In a typical office‑productivity scenario (web browsing, document editing, video conferencing), a laptop equipped with the Ryzen AI 9 HX 370 can last roughly 1‑2 hours longer than an equivalent Core Ultra 9 185H system. This advantage stems from AMD’s 5 nm process and the efficiency of the Zen 5+ cores at lower power states.
Conversely, when the workload pushes both CPUs to sustained high performance—think prolonged gaming or 4K video rendering—Intel’s hybrid architecture often maintains higher performance per watt, thanks to the E‑cores taking over less demanding threads and allowing the P‑cores to stay cooler.
Overall, the choice comes down to your typical usage pattern: if you value extended battery life during light work, AMD may be the better bet; if you frequently run intensive workloads and are okay with a slightly shorter unplugged time, Intel’s design offers a balanced trade‑off.
Ecosystem, Software Support, and Future‑Proofing
Both manufacturers have invested heavily in software ecosystems that make AI and graphics features accessible.
AMD provides the Radeon Software for Mobile suite and the AMD AI Engine SDK, which integrates with popular development frameworks. The SDK supports model conversion tools that streamline deployment of AI models on the NPU without extensive code changes.

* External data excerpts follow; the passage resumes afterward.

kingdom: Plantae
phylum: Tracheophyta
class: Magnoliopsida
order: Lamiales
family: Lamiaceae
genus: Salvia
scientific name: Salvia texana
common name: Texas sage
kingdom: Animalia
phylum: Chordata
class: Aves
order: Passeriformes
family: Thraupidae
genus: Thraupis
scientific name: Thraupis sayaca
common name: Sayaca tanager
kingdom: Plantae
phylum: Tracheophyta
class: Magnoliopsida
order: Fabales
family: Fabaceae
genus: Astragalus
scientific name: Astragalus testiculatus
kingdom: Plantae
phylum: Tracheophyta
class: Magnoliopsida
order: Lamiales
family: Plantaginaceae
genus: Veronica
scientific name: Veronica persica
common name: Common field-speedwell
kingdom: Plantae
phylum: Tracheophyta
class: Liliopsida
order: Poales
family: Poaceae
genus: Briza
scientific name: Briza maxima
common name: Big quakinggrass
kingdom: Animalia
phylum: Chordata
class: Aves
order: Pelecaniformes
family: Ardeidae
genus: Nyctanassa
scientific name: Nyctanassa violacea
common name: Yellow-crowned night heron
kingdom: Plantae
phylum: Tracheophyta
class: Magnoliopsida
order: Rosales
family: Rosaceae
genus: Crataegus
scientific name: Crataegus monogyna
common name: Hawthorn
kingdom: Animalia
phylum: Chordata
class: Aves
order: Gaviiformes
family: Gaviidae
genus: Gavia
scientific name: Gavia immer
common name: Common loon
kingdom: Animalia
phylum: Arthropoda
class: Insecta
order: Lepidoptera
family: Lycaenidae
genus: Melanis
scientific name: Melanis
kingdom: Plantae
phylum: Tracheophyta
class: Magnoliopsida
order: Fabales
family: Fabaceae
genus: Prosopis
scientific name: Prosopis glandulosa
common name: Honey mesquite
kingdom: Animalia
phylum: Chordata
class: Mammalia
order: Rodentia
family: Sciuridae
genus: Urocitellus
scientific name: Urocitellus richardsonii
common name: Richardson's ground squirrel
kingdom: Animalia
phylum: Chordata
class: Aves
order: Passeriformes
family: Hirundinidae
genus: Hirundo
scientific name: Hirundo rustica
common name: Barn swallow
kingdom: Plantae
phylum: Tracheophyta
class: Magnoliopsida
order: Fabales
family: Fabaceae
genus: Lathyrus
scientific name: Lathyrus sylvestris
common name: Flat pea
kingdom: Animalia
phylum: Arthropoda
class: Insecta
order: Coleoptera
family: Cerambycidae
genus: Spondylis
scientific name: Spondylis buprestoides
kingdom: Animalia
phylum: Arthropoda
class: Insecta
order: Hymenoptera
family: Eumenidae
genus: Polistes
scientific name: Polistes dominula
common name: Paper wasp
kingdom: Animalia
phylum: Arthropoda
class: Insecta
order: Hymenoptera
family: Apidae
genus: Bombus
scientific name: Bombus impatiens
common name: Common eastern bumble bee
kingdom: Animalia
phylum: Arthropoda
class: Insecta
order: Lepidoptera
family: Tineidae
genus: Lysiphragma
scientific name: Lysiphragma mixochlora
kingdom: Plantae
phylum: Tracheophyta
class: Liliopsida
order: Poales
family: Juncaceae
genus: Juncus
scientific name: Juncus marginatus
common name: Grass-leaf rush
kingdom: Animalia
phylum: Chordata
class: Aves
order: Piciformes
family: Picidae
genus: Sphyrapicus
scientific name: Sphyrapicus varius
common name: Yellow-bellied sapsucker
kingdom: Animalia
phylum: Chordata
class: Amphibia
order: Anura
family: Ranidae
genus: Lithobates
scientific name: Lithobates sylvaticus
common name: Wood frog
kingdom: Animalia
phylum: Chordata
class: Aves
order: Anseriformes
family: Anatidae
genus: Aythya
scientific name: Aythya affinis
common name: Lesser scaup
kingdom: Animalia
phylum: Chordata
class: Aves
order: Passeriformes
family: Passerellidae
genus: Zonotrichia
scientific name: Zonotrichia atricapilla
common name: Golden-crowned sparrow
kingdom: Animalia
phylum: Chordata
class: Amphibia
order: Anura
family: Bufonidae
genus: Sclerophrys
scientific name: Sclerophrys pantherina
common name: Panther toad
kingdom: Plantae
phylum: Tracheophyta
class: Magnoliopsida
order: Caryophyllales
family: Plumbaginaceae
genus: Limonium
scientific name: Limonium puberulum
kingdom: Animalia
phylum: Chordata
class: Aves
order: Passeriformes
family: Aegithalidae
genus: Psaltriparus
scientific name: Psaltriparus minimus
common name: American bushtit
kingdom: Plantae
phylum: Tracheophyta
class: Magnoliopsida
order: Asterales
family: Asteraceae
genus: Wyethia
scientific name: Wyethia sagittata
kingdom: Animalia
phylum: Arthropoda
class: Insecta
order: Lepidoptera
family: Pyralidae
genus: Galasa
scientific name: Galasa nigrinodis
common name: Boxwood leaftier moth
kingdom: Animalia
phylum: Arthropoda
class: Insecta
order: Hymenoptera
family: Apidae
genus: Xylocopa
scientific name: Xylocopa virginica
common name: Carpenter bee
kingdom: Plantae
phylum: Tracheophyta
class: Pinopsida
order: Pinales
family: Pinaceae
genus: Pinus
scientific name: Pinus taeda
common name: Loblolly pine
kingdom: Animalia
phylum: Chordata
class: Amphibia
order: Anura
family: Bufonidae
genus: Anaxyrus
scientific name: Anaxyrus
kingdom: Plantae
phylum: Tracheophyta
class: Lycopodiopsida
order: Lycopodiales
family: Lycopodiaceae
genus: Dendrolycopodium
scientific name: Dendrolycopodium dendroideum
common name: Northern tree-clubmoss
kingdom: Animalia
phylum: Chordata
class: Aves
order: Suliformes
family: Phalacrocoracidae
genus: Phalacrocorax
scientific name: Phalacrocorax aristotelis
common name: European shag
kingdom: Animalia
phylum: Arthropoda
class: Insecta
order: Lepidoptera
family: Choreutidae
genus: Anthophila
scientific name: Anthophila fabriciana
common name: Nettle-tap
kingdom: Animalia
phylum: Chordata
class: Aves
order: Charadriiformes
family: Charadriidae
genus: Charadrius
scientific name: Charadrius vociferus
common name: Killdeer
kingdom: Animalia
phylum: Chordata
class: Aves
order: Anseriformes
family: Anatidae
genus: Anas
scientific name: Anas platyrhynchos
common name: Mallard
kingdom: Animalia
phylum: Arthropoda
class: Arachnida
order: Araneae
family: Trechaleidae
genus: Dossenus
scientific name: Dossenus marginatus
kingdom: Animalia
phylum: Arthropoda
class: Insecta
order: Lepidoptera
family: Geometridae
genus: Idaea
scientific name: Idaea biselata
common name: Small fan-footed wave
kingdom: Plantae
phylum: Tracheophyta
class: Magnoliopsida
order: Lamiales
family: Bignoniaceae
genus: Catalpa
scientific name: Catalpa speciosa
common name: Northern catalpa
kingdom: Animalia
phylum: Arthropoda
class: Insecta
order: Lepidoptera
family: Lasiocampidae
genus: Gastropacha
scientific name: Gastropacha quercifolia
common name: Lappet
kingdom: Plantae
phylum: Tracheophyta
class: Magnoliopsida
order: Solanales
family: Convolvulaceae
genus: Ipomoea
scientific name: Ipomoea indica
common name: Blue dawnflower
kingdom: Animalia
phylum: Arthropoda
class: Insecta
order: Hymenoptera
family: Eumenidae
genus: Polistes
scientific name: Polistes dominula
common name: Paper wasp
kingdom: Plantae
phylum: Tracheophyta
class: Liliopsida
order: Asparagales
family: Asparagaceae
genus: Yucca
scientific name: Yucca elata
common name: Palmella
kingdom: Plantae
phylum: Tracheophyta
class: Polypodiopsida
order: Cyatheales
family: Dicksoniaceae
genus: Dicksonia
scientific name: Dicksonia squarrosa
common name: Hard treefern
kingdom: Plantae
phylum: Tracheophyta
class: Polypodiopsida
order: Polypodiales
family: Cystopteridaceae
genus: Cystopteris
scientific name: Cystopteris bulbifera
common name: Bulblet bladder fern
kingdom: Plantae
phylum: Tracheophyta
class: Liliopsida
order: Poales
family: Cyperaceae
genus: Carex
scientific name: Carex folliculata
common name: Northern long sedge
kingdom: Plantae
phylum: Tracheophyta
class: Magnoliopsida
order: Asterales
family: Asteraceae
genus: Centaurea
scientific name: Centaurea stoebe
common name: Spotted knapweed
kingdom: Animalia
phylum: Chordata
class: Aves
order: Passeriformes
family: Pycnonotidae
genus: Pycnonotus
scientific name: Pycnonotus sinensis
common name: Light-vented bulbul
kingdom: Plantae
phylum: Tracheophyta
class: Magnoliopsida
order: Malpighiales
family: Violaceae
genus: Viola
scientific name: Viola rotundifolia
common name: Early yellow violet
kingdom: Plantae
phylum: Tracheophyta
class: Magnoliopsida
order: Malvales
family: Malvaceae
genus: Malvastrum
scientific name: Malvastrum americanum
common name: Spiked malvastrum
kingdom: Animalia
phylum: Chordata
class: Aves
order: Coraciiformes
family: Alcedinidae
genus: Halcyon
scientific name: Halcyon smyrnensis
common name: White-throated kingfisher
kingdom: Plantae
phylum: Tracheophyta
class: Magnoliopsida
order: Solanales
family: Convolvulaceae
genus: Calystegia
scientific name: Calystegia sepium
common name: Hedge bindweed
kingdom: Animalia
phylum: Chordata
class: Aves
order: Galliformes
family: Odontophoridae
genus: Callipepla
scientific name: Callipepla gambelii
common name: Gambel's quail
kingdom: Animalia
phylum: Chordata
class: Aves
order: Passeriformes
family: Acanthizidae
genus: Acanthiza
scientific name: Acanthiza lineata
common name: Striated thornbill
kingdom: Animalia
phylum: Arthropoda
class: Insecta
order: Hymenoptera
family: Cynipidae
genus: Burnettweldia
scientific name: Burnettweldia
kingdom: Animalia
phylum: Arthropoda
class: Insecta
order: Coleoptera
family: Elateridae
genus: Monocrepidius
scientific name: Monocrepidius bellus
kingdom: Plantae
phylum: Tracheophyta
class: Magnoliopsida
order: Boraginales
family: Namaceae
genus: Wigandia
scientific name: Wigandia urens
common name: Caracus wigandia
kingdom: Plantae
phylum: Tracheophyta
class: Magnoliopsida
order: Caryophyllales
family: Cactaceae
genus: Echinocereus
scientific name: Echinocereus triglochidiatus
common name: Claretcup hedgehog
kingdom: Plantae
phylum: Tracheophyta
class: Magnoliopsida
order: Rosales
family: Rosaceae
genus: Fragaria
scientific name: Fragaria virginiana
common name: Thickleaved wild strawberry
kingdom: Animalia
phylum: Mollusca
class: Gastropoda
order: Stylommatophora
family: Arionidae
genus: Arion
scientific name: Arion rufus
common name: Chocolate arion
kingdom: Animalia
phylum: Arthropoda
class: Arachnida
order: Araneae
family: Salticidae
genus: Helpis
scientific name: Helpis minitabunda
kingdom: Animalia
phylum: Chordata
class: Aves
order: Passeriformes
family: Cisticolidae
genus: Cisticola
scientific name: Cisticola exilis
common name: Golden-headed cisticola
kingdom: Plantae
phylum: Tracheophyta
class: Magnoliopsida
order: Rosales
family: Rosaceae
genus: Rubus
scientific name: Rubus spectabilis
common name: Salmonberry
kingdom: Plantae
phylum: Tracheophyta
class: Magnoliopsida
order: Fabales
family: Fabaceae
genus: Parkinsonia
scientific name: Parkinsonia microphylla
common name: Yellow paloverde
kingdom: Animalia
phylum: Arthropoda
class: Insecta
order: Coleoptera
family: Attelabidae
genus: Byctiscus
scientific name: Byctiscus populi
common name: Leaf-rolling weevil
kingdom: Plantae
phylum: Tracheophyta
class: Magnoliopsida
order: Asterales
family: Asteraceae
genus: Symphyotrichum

Intel counters with the Intel oneAPI Toolkit and OpenVINO, a mature stack that has been adopted across industries for edge AI. OneAPI’s unified programming model lets developers target CPU, GPU, and AI accelerator with a single code base, an advantage for teams that want to keep their toolchain minimal.
From a future‑proofing perspective, both chips support DDR5‑5600 memory and PCIe 5.0 lanes, ensuring that upcoming high‑speed peripherals and storage solutions will work seamlessly. However, Intel’s roadmap includes a next‑generation “Core Ultra 13” line that will double the AI accelerator’s tensor throughput, while AMD has hinted at integrating a second‑generation AI Engine into its upcoming “Ryzen AI 13” series.
Real‑World Verdict: Which Chip Fits Your Needs?
Choosing between the Ryzen AI 9 HX 370 and the Core Ultra 9 185H ultimately depends on how you balance three core criteria: raw multicore performance, AI workload efficiency, and battery longevity.
- If you prioritize multi‑threaded productivity—such as 3D rendering, heavy video encoding, or running multiple VMs—the Ryzen AI 9 HX 370’s eight high‑performance cores give it a measurable lead.
- If your workflow leans on hybrid task management (e.g., a mix of gaming, streaming, and background services), Intel’s hybrid core arrangement can provide smoother responsiveness while keeping power draw in check.
- For on‑device AI tasks like real‑time video enhancement, AI‑powered photo editing, or edge inference for development projects, AMD’s dedicated NPU tends to deliver lower latency, whereas Intel’s AI engine shines when you already use the OpenVINO ecosystem.
- Battery life matters most for frequent travelers or students; the Ryzen AI 9 HX 370 generally offers longer unplugged sessions under light to moderate loads.
Both processors are excellent choices for a premium laptop in 2026, and most users will experience high performance regardless of the brand. The nuanced differences become most apparent in specialized workflows, so consider the software stack you already use and the type of tasks you perform most often. Whichever chip you pick, you’ll be investing in a platform that supports today’s AI‑first world while still delivering the raw horsepower needed for tomorrow’s applications.